__TASK STATEMENT__. Identify every line in the data below that contains the word "inspiration", and copy each of those lines.

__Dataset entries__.

#####

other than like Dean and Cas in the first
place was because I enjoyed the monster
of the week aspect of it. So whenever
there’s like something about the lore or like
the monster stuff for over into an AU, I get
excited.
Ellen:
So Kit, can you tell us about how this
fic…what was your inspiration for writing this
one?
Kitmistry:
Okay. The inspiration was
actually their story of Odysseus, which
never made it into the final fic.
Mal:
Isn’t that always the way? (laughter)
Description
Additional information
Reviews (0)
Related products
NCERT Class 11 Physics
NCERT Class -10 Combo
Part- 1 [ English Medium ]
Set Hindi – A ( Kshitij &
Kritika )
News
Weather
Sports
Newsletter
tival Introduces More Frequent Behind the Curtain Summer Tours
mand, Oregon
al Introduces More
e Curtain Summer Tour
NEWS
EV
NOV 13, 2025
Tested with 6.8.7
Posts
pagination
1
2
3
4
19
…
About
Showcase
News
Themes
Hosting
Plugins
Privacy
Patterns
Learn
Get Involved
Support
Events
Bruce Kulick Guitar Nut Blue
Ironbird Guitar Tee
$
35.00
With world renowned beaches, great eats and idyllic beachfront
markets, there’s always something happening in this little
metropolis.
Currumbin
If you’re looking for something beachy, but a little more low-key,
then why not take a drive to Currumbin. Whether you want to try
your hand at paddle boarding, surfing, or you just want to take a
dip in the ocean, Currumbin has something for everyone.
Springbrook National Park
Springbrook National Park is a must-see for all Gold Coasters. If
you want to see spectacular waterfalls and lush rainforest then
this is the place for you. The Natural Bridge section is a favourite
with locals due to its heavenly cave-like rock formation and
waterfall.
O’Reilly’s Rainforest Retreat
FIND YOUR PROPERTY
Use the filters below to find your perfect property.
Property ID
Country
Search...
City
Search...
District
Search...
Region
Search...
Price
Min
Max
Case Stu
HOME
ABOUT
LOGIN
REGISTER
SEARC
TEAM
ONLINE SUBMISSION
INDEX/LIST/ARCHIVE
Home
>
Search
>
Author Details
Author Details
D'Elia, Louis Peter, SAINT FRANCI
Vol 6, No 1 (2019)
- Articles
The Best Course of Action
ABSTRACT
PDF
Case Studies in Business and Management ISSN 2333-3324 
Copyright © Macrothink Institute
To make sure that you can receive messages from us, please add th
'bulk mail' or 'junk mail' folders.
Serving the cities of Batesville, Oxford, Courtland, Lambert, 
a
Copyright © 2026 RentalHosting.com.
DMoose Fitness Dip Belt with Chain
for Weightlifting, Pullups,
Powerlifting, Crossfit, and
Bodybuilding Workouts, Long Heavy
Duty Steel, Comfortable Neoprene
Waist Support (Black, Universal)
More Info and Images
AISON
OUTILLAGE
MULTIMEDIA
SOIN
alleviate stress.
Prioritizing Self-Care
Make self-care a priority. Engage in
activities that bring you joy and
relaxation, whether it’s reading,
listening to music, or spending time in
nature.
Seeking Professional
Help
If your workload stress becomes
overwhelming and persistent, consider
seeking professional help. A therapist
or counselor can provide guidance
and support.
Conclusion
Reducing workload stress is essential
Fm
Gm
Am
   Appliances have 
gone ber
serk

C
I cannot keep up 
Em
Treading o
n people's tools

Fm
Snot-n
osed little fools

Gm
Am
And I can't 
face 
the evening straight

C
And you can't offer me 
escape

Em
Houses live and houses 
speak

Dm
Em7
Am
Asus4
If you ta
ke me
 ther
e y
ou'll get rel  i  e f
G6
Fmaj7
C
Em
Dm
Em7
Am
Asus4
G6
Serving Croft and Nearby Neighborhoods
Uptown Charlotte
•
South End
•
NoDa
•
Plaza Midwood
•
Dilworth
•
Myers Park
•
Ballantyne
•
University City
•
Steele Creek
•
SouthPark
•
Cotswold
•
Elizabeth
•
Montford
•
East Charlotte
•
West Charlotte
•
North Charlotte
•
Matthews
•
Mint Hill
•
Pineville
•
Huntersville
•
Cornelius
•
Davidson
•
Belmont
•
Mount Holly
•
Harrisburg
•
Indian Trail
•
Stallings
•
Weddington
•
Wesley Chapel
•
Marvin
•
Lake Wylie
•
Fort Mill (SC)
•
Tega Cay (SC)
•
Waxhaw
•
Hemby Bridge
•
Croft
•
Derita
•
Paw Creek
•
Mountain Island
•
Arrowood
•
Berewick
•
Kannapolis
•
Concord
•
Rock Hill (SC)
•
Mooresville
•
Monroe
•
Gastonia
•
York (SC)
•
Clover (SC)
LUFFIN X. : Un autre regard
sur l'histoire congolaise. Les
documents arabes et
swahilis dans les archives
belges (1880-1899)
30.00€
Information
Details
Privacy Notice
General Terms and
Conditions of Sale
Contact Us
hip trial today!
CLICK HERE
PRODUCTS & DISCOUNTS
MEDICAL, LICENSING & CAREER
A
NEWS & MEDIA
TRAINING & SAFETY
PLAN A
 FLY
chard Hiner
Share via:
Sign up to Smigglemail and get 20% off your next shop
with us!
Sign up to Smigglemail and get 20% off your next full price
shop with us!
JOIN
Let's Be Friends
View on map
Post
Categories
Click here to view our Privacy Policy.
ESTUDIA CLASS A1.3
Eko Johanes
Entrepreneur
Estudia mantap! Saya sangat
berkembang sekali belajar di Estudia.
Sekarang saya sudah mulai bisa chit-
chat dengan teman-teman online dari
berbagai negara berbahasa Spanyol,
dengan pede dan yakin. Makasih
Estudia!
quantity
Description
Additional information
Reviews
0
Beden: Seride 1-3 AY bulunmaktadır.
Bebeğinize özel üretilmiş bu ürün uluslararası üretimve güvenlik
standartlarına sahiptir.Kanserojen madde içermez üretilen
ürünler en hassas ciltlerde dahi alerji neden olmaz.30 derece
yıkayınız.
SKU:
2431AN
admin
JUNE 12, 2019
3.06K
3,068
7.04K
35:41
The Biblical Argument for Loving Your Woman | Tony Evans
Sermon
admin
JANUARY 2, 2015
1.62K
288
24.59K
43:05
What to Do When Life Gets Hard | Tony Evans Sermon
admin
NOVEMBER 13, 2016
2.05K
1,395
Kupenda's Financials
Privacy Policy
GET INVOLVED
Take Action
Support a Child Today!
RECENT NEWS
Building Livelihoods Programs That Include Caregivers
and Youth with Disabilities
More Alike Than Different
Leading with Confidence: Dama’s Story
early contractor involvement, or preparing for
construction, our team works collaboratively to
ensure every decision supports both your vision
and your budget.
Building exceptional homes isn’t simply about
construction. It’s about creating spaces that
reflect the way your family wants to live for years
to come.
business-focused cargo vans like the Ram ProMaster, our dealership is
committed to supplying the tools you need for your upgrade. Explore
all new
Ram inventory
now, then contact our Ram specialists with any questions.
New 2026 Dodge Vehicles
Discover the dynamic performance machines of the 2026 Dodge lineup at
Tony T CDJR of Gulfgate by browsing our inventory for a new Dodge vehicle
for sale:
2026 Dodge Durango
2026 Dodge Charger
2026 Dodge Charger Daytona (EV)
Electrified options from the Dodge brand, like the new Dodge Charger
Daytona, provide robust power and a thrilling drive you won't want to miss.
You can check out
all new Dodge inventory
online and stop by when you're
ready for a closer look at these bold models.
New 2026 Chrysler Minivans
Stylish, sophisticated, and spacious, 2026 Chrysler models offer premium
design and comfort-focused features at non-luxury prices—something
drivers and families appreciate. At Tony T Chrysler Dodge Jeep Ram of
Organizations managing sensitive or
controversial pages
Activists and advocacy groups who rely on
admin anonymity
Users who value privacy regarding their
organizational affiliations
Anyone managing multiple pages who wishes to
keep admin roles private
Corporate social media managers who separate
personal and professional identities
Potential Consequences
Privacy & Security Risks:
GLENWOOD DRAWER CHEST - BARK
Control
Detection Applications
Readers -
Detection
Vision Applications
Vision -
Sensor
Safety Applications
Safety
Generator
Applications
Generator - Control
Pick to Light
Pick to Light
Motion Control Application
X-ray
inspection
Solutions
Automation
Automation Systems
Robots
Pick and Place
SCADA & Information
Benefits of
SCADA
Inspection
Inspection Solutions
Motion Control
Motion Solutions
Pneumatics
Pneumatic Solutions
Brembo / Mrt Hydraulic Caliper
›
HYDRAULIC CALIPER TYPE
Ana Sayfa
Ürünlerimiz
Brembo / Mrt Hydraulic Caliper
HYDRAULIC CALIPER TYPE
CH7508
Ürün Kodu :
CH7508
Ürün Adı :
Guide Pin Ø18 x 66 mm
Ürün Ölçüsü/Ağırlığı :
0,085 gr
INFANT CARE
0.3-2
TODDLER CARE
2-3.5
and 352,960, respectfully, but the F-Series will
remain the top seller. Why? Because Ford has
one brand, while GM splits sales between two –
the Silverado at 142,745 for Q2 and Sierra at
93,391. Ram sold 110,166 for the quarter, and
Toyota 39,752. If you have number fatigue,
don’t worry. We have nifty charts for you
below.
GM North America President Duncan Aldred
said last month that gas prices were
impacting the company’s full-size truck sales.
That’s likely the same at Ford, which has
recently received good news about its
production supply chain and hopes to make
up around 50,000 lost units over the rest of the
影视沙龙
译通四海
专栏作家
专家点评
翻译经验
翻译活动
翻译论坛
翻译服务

#####

__OUTPUT__.
fic…what was your inspiration for writing this
Okay. The inspiration was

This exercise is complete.